In how many ways can some or all of the $5$ distinct coins be put into
$8$ pockets?
Could this be modeled as the problem of "In how many ways N distinct items be put into r distint groups (where some groups may be empty)?"
My instructor is of the opinion that this problem should be modeled as like for every coin we have $9$ options to put it into one of the 8 pockets or don't and so the answer is $9^5$,however in this case I think $-1$ is necessary to avoid the case when none is selected but he thinks we don't need that.
There is also a different model that I think could be the solution which is as a summation of $8^1 + 8^2 + \cdots + 8^5$ pertaining to how many ways $1$ coin could be distributed in $8$ pockets then $2$ coins in $8$ pockets … till $5$ coins in $8$ pockets.(assuming pockets are distinct in every case)
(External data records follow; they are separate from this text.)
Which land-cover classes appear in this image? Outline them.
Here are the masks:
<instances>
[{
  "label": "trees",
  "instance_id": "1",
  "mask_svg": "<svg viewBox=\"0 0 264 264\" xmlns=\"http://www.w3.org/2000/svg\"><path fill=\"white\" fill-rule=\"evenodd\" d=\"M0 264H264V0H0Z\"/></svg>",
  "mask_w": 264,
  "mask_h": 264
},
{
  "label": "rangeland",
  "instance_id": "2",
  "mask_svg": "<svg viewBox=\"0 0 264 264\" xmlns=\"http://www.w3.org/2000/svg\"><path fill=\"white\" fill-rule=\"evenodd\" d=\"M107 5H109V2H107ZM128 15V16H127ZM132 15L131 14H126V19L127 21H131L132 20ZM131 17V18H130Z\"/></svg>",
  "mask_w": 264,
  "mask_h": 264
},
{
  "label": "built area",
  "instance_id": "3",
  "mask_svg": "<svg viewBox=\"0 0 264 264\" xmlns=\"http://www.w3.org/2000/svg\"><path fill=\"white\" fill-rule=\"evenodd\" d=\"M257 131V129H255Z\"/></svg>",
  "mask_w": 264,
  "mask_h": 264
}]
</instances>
But as the answer is not given I can't be sure which is correct,(instructor haven't disclosed it either),could any body tell me which one is correct,if none is correct,then how exactly I am supposed to count this?
Best Answer
If I understand correctly, for each of $\binom{5}{k}$ choices of $k$ coins, you will have $8^k$ maps from those $k$ coins to the $8$ pockets. If that is the case, then the answer would be $$ \sum_{k=0}^5\binom{5}{k}8^k = (1+8)^5 $$ by the binomial theorem.
Another way of looking at this, is to add a ninth hidden pocket for the coins that don't appear in the visible $8$ pockets. That is, you are asking how many ways to put $5$ coins into $9$ pockets, or $9^5$.
If you don't want to allow $8$ empty (visible) pockets, then the answer would be $9^5-1$.